*TASK LIST*.
(1) List every inventor named in the spacer patent page.
(2) Reproduce the part of the spacer patent page that starts with "The invention relates" and goes on through "closest prior art.".
(3) Pick up the spacer patent description after its last sentence and keep writing it.

*PAGE EXTRACT*.

◇ ◇ ◇ ◇ ◇

EP2980512B1

EP2980512B1 - Spacer

Info

Publication number: EP2980512B1
Application number: EP14179224.2A
Authority: EP
Inventors: Hendrik Van Winkoop; Jan Dirk Floor; Willem Dullemond; Arie Van De Lagemaat
Original assignee: Plastic Frost BV
Current assignee: Plastic Frost BV
Priority date: 2014-07-31
Filing date: 2014-07-31
Publication date: 2017-03-29
Anticipated expiration: 2034-07-31
Also published as: EP2980512A1; WO2016015992A1

Description

The invention relates to a spacer intended for use in a cooling/freezing chamber to be positioned between stacked objects that have to be cooled or frozen in, comprising a substantially planar main body which is provided with a number of projections, wherein the spacer is shaped such that it can be nested with another spacer in a nested configuration and wherein the spacer is provided with stop members for, in the nested configuration, engaging said another spacer and maintaining an enlarged nesting distance between the main bodies of the spacers, wherein said nesting distance is defined as the vertical distance between corresponding parts of the main bodies.
Such a spacer is known from WO 96/33104 A1 which serves as closest prior art.
When objects (for example food items) have to be cooled or frozen in in a cooling or freezing chamber, the duration of the cooling or freezing process (and thus the energy consumption) can be reduced by ensuring that the objects are not closely stacked. Thus, spacers of the above mentioned type are used to position stacked objects at a certain (generally vertical) spacing. Cooling or freezing air then can pass between and around the objects, increasing the cooling or freezing efficiency.
The large amount of objects which generally are processed as a batch, requires the use of many spacers. For reducing the space needed for storing and transporting such large amount of spacers, these have a shape allowing them to be nested for forming large stacks. After use, the spacers in most times have to be cleaned and this too happens in the nested configuration of the spacers, for saving space. However, in the nested configuration state of the art spacers are very closely stacked and effectively reaching all parts of the spacers with a cleaning fluid is very difficult (and may prove to be very time consuming and requiring large quantities of such cleaning fluid). It appears that this may lead to sub-optimal or even poor cleaning results. If used in combination with food items, such badly cleaned spacers may contaminate the food items and thus may become a hazard to the health of consumers.
In a state of the art spacer said nesting distance substantially will be equal to the vertical thickness of the main body (thus meaning that a lower surface of the main body of an upper spacer rests on the upper surface of the main body of a lower spacer). According to the closest state of the art, however, a distance between the lower surface of the main body of an upper spacer and the upper surface of the main body of a lower spacer is defined. Thus, a cleaning fluid will have an improved access to parts of the spacers which otherwise would be hard to reach and as a result the cleaning process may be carried out more effectively, quicker and with the use of a reduced amount of cleaning fluid.

◇ ◇ ◇ ◇ ◇

*DATA FOR ANALYSIS*.

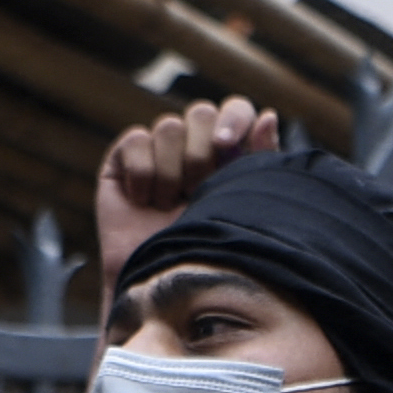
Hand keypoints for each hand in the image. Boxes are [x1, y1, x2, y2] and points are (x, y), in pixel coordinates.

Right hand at [96, 97, 281, 291]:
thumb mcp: (243, 204)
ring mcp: (157, 150)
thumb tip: (269, 115)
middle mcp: (193, 145)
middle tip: (196, 192)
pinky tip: (143, 202)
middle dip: (201, 154)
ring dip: (171, 172)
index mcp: (228, 152)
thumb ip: (259, 159)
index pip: (236, 110)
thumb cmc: (206, 250)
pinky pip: (136, 140)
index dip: (233, 118)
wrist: (161, 283)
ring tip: (167, 207)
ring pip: (169, 126)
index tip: (227, 144)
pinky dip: (142, 173)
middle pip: (201, 112)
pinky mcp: (123, 159)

◇ ◇ ◇ ◇ ◇

*ANSWER LIST*.
(1) Hendrik Van Winkoop, Jan Dirk Floor, Willem Dullemond, Arie Van De Lagemaat

(2)
The invention relates to a spacer intended for use in a cooling/freezing chamber to be positioned between stacked objects that have to be cooled or frozen in, comprising a substantially planar main body which is provided with a number of projections, wherein the spacer is shaped such that it can be nested with another spacer in a nested configuration and wherein the spacer is provided with stop members for, in the nested configuration, engaging said another spacer and maintaining an enlarged nesting distance between the main bodies of the spacers, wherein said nesting distance is defined as the vertical distance between corresponding parts of the main bodies.
Such a spacer is known from WO 96/33104 A1 which serves as closest prior art.

(3)
It is an object of the present invention to provide an improved spacer of the above mentioned type.
In accordance with the present invention the spacer is characterized in that it is provided with a number of projections, which have upper horizontal supporting faces intended for engaging an object to be cooled or frozen in and radial open-top channels provided in said supporting faces extending inclined upwards as seen in a direction from the outside to the inside of the projections. Such channels are very effective in directing cooling or freezing fluid into contact with an object supported by said supporting faces of the projections.
In a preferred embodiment of the spacer the stop members are configured for maintaining a nesting distance ranging between 3-7 times the vertical thickness of the main body. More preferably, the stop members are configured for maintaining a nesting distance of 5 times the thickness of the main body. When, for example, the main body is about 3 mm thick, the nesting distance in such a case would be about 15 mm.
The stop members may be provided at many different locations. In one specific embodiment of the spacer in which adjacent projections are connected by hollow, nestable bridge members of which the height above the main body is less than the height of the projections above the main body, it is conceivable that at least some of said bridge members within their hollow cavity define said stop members. Although it is possible to provide said stop members at all bridge members, in most cases the provision of said stop members at selected bridge members only will be sufficient to maintain nested spacers at the required nesting distance in a stable manner.
The stop members also may come in many different shapes. In embodiments in which they are provided at said bridge members (as mentioned above), it is conceivable that the stop members are shaped as vertically extending walls traversing said hollow cavity. In the nested configuration said vertically extending walls of an upper spacer will rest on top of corresponding bridge members of a lower spacer (in the state of the art said hollow bridge members would be completely nested).
In a specific embodiment of such a spacer the walls have a lower edge flush with the lower surface of the main body.
In another embodiment of the spacer according to the present invention it has a rectangular shape with side edges, and it is provided with a number of stop members positioned such that they together define a tilting line in parallel with one of said side edges around which the spacer and said another spacer can be tilted relative to each other. Such a tilting movement may be used to gain an even better access to parts of the spacers to be cleaned. When a stack of nested spacers is positioned on a side, the tilting movements may occur automatically by gravity. Additional members or stops may be provided for limiting the tilting movement. This, however, also may be achieved by parts of the spacer already present.
It is noted that when, as discussed above, stop members embodied as vertical walls are used, it is not necessary that the vertical walls are aligned with such tilting line; even if the vertical walls extend perpendicularly to such a tilting line, corresponding parts of the vertical walls together may define such (imaginary) tilting line.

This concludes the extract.